What are your thoughts on tributes from the grunge era?

JM: I was there. I was watching these bands [in] tiny, shitty clubs with very few other people ... The first time I saw Alice in Chains they were wearing makeup—they looked like Poison, right? And then mysteriously, literally 90 days later, they looked like how you imagine them now in your mind. But I'm not surprised that we're doing tributes to them—it's been 25 years-ish—so, of course ... Early on at least, there was some legitimate heat at their shows. It was fuckin' bangin'. Mudhoney in particular ... I would be in a Mudhoney tribute band and I would probably go see that because they don't take themselves so seriously.
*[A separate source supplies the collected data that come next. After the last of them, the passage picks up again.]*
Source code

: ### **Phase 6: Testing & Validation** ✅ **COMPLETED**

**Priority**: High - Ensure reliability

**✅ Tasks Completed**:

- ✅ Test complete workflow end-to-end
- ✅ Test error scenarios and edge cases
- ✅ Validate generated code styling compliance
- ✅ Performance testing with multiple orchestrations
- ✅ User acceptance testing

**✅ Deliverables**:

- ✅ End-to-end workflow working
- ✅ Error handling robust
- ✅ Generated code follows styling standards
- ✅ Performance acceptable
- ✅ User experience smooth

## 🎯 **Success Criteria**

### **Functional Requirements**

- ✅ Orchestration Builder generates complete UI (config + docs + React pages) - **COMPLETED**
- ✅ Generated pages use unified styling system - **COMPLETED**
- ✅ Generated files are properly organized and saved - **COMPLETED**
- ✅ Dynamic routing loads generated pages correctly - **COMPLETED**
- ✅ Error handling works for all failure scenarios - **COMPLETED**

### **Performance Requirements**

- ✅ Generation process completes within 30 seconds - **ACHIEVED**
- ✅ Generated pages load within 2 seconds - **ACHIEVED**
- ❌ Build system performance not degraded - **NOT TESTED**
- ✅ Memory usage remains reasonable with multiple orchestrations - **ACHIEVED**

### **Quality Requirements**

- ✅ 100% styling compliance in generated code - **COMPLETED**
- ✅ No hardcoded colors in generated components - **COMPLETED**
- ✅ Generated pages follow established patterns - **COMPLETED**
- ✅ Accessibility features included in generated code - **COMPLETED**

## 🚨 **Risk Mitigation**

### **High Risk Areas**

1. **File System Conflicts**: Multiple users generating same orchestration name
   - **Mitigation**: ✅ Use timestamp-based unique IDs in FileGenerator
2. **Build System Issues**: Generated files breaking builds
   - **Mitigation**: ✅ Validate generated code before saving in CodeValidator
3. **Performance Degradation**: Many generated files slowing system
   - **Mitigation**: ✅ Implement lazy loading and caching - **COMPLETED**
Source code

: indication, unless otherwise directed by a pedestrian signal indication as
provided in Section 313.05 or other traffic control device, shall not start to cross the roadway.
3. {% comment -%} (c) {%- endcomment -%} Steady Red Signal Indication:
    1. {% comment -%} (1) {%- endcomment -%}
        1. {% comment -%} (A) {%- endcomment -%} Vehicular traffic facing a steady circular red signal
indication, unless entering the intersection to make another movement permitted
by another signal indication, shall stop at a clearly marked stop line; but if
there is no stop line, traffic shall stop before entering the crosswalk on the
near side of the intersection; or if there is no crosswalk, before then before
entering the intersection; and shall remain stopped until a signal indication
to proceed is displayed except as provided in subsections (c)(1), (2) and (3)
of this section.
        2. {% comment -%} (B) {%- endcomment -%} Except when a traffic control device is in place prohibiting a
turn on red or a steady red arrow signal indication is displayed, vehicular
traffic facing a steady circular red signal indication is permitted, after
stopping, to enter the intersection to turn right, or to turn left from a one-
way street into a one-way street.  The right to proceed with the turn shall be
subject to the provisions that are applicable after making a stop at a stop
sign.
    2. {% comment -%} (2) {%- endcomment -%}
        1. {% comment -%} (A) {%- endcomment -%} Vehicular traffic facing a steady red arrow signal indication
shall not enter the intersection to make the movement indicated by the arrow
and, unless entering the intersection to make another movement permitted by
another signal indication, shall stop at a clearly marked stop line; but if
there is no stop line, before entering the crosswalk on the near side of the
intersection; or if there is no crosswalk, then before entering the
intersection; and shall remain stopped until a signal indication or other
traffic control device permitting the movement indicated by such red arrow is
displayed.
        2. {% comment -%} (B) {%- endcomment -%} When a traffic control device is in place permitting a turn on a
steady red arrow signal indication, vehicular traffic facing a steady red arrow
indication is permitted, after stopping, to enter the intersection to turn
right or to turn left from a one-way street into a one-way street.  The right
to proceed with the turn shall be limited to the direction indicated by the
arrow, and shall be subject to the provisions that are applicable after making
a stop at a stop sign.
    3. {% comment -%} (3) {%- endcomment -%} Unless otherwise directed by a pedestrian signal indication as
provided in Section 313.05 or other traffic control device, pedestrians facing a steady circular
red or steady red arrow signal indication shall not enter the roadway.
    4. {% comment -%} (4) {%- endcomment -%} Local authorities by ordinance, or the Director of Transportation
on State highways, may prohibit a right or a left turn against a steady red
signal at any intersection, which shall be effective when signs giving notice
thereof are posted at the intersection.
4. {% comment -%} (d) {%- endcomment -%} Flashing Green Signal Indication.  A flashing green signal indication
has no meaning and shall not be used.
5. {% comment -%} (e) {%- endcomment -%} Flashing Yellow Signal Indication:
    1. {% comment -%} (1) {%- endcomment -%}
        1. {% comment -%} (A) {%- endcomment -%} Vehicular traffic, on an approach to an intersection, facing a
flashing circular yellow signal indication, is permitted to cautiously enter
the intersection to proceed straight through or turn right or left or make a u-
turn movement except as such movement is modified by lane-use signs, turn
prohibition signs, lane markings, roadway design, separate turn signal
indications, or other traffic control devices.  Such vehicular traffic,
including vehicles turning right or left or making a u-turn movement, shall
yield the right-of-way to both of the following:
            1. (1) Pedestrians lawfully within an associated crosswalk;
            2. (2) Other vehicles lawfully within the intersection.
I don't want to go hear someone sing "Black Hole Sun." I don't even want to hear Soundgarden do it.

I don't want to make this about pitting tribute bands against each other, but what makes a good tribute band?

NR: There's a lot of things for me personally that I watch for. I remember seeing a band cover Exile on Main Street and there's that song where the guitar is run through a Leslie [speaker], and I was like, how are they going to make this sound live? And I was so disappointed that the guy's pedal didn't work.

JM: Yeah, I think you're looking for your personal highlights if you're coming at it from a musician angle. I know if the Soundgarden tribute band play "Rusty Cage," I know for a fact I would stand in back and go, okay are you going to tune your bass down in the middle of the song? Are you playing this in C-sharp and are you going to bang it out and is it going to sound right?

Do people in the audience who aren't musicians care about the technical stuff?

JM: I feel like when we play people aren't necessarily hearing us play, I think they're hearing the recorded song inside their head. As long as you don't do anything weird, make it a reggae version or honk any notes, if the band is doing a good job—and I just decided this just now—the audience is hearing the original song in their mind.

But also, not to be all fangirl, you guys are fun to watch. It's not just about having a live sing-along or something. What do you do to make it interesting?

NR: It doesn't have to be a somber thing. But I think it was Ben [Weiss, keyboardist] who said he'd seen other Bowie tribute bands where there's a bunch of musicians supporting this actor who is hamming it up. And Bowie isn't Elton John. [I'm] not coming out in a duck suit—yet. It could happen.

The Best of the Northwest Tribute to Pearl Jam, Alice in Chains and Soundgarden features Washed in Black, Jar of Flies and Outshined at the Badlander Fri., July 22, at 9 PM. $12/$10 advance.